The 9th L.H. Regiment owes its origins to the formation, in 1895, of two troops of 'South Australian Cavalry (Lancers)'. by 1899 these troops had evolved into the 'South Australian Mounted Rifles' (active) and (reserve). The Active part was composed of No 1 Squadron, Adelaide; No 2 Yankalilla, Second Valley, Inman Valley and Port Victor; No 3 Squadron, Jamestown, Port Germain and Spalding. The reserve Squadron (No 4) was raised at Mt Gambier and Wallaroo. In 1901, No's 2 and 7 Squadrons formed the reserve portion of the South Australian Mounted Rifles until the Federal re-organisation of 1903 when No's 3, 6 and 7 Squadrons became the '17th Australian Light Horse Regiment (South Australian Mounted Rifles)' under which they were know until 1912. In that year No's 1, 2 and 3 Squadrons of the 17th were designated the '24th Light Horse (S.A.M.R.)' remaining as such until 1913 when the territorial title was altered and they became know as the '24th (Flinders) Light Horse'. They were subjected to another change in 1918 when the 24th became the '9th (Flinders) Light Horse', carrrying this nomenclature until 1930, they again altered their designation to the '9th Light Horse Regiment (Flinders Light Horse)'. The 9th formed part of the 6th Cavalry Brigade, allotted to the 1st Cavalry Division and had Squadrons located at Clare, Pt Pirie, Keswick, Gladstone, Crystal Brook, Wirrabara, Jamestown, Orroroo, Peterborough, Blyth, Snowtown, Burra, Hamley Bridge, Balaclava and Kadina.

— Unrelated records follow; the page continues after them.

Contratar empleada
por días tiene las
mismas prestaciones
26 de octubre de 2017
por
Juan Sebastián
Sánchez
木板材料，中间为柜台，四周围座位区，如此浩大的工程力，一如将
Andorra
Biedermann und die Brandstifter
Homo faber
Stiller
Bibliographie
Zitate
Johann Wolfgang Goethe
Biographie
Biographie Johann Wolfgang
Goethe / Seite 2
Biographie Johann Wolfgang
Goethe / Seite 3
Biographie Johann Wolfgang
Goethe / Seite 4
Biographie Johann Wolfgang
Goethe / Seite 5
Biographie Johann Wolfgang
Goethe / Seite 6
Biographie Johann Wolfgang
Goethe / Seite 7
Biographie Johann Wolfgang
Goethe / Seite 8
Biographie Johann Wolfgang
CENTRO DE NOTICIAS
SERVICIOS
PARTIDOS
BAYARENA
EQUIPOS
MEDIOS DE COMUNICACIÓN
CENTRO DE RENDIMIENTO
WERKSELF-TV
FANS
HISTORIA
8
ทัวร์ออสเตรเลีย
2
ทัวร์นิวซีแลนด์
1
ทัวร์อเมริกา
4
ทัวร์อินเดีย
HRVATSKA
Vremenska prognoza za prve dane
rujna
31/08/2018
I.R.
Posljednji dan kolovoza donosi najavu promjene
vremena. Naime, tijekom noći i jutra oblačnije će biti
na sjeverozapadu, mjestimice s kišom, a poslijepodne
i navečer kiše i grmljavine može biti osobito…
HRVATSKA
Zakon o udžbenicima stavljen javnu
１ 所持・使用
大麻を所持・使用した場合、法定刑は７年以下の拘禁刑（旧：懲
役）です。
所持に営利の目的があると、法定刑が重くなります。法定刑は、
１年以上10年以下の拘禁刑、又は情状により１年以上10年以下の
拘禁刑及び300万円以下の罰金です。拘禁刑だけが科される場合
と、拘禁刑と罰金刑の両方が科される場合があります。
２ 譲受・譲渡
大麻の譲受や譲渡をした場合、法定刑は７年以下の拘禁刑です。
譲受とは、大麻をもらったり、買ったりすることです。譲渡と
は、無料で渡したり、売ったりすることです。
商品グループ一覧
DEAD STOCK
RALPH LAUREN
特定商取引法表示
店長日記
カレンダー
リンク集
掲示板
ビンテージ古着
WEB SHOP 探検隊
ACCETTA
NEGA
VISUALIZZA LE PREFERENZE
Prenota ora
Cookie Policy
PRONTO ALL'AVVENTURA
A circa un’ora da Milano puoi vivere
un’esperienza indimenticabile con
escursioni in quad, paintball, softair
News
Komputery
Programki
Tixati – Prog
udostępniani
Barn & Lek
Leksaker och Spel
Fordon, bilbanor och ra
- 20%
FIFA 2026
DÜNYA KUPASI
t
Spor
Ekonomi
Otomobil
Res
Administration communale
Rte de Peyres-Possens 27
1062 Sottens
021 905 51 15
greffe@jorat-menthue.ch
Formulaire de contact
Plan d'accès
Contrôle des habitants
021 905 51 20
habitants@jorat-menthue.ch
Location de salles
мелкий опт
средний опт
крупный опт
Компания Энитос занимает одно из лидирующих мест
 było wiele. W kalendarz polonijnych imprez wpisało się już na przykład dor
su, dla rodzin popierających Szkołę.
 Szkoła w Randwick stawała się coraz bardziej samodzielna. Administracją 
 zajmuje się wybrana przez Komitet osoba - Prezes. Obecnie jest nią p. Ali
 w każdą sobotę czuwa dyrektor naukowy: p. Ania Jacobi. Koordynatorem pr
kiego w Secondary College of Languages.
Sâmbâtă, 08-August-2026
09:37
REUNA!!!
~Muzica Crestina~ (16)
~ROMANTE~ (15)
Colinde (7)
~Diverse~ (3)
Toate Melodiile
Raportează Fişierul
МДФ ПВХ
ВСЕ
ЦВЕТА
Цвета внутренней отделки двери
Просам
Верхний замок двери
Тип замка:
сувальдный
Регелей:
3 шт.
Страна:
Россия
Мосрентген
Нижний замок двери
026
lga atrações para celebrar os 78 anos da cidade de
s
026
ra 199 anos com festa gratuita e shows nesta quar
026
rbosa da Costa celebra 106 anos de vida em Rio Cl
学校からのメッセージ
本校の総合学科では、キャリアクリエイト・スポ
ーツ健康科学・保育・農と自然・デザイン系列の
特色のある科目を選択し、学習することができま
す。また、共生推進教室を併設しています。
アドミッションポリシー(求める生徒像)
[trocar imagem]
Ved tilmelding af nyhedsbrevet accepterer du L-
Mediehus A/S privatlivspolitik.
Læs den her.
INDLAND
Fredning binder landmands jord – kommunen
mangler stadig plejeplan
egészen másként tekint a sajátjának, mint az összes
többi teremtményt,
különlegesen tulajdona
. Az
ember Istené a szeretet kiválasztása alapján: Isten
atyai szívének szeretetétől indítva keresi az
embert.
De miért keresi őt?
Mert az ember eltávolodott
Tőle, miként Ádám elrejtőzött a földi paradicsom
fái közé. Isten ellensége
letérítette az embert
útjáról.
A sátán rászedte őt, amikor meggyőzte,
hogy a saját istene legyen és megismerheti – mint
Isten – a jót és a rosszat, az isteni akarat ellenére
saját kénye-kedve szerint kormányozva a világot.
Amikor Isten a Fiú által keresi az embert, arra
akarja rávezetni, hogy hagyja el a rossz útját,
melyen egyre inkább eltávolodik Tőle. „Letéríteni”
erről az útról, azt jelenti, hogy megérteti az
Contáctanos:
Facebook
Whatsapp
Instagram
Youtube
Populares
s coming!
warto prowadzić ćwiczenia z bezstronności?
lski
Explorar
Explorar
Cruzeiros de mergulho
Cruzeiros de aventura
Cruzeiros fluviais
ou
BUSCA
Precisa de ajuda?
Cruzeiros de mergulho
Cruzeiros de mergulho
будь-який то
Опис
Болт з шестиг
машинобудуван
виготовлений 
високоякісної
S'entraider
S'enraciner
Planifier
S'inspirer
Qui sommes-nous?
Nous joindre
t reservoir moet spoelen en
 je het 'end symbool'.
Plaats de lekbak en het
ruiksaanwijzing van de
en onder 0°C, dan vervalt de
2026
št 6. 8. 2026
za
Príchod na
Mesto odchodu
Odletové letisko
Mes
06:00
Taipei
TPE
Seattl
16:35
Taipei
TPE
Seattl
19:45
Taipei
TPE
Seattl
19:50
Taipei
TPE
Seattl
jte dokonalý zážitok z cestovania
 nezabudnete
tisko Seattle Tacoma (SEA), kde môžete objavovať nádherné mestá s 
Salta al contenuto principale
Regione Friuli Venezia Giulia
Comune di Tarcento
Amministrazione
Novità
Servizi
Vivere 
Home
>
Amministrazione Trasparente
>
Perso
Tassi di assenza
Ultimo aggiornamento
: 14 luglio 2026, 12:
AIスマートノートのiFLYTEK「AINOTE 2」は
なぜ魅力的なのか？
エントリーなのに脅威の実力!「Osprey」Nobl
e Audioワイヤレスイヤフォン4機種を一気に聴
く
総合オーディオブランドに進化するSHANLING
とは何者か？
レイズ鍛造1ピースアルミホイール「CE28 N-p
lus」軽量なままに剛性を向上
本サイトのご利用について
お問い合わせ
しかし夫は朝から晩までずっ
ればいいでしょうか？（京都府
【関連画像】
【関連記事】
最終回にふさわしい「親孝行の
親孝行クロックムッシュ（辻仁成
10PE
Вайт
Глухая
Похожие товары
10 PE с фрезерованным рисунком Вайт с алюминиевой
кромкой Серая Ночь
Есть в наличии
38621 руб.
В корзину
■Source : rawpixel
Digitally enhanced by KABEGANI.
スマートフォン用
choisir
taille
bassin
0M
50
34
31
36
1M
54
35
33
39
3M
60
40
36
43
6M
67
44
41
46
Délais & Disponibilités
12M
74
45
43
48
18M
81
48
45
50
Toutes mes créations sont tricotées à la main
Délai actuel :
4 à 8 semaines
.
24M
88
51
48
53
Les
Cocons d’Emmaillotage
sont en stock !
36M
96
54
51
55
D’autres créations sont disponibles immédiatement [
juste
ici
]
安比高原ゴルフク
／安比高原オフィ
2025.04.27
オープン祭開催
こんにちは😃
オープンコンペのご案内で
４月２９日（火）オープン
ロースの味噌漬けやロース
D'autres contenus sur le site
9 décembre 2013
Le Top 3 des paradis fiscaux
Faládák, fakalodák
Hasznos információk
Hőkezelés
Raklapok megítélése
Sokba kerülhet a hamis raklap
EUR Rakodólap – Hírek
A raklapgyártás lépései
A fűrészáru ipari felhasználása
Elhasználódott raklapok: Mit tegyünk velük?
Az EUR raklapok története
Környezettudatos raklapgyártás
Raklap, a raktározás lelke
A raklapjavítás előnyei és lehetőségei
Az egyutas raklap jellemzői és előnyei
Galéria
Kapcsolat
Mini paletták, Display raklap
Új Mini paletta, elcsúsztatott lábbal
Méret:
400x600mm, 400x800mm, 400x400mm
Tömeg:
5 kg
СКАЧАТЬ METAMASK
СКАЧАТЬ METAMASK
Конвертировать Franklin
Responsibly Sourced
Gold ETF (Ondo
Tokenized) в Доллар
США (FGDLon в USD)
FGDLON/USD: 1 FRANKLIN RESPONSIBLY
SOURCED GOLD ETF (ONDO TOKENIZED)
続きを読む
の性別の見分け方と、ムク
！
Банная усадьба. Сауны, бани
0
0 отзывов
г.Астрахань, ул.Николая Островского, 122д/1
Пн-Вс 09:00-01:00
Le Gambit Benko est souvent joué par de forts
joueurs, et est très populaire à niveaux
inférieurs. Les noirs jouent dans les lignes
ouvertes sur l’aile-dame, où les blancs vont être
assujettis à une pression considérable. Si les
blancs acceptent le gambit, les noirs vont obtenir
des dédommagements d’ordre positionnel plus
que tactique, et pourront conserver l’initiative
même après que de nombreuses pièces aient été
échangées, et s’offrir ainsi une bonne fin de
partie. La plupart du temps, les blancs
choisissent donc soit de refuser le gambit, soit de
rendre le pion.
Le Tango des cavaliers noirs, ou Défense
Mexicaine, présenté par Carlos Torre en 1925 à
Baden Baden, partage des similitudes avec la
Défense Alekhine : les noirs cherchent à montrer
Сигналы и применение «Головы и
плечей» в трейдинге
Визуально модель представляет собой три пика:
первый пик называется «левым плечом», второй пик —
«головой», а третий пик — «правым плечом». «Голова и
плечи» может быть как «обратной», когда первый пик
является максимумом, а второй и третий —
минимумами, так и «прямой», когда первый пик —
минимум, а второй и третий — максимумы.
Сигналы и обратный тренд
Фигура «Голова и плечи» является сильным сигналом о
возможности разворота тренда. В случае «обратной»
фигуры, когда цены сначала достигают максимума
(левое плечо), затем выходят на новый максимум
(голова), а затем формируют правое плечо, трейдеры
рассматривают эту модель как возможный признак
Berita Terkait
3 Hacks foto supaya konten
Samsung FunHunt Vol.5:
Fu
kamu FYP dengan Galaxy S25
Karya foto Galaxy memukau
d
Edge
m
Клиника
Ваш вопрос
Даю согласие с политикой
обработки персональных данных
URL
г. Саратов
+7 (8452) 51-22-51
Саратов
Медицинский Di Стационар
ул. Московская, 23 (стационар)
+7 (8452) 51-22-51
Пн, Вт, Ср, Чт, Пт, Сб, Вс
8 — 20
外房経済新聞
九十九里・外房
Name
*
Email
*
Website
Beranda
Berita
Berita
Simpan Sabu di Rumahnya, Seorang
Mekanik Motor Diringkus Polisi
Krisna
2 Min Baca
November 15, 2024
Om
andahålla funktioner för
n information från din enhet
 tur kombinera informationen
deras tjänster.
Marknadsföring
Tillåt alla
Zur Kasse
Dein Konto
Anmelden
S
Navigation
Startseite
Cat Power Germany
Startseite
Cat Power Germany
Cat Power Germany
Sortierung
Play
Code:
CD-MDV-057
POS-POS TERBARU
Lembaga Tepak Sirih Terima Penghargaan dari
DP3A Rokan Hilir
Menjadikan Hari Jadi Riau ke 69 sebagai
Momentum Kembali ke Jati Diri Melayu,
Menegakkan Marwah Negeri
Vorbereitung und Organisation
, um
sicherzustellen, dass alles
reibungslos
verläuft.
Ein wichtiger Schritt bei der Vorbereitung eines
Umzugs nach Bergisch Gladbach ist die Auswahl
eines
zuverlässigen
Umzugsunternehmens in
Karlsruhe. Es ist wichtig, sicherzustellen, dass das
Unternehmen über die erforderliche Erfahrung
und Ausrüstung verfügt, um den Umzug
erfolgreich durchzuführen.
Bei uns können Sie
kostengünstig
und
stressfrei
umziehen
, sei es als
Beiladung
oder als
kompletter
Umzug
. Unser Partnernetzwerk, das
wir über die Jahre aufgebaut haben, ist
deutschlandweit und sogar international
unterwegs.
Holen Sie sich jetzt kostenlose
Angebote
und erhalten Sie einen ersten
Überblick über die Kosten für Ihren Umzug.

Like all pre-federation units the 9th carry the Battle Honours of two wars and maintained the traditions fought for by their predecessors. They were represented in the Boer War and have "South Africa 1899-1902" and for the Great War, Anzac, "Defence of Anzac", Suvia, "Sari Bair", Gallipoli 1915, Rumani, "Maghdaba-Rafah", Egypt 1915-1917, "Gaza-Beersheba", El Mughar, Nebi Samwill, "Jerusalem", "Jordan (Es Salt)", "Megiddo", "Sharon", "Damascus", Palestine 1917-1918. Only those Battle Honours shown in parenthesis are emblazoned on their Regimental Guidon. 'Pro Gloria et Honore' (For Glory and Honour) is their Regimental motto, their colour patch is a rectangular divided diagonally from top left hand corner to bottom right corner, top - green, bottom - gold. For their badge they have a lion rampant within an oval garter, buckled, bearing the name of the Regiment, and in the base, a scroll bearing the motto.

The 9th formed an alliance with the 5th Royal (Inniskilling) Dragoons, 'The Green Horse', the orginal and popular name of the Regiment, the 'old 5th Horse' (converted into Dragoon Guards in 1788). The nickname is derived from the colour of the facings of their uniform. The Regiment served at the Battle of Dettingen in 1743 and also at Warburg and Willems. At Waterloo, cavalry operations were the sphere of much of their fame, as were the also the Crimea and South Africa.

History of the Colour Patch

The Regiments and Brigades were given a certain colours depending on the order of march and the Brigade they were attached to. The 9th LH Regiment(Green) was the 2nd Regiment of the 3rd Brigade (Yellow) and therefore the 9th LH Regiment's colour patch was Green over Yellow (Gold).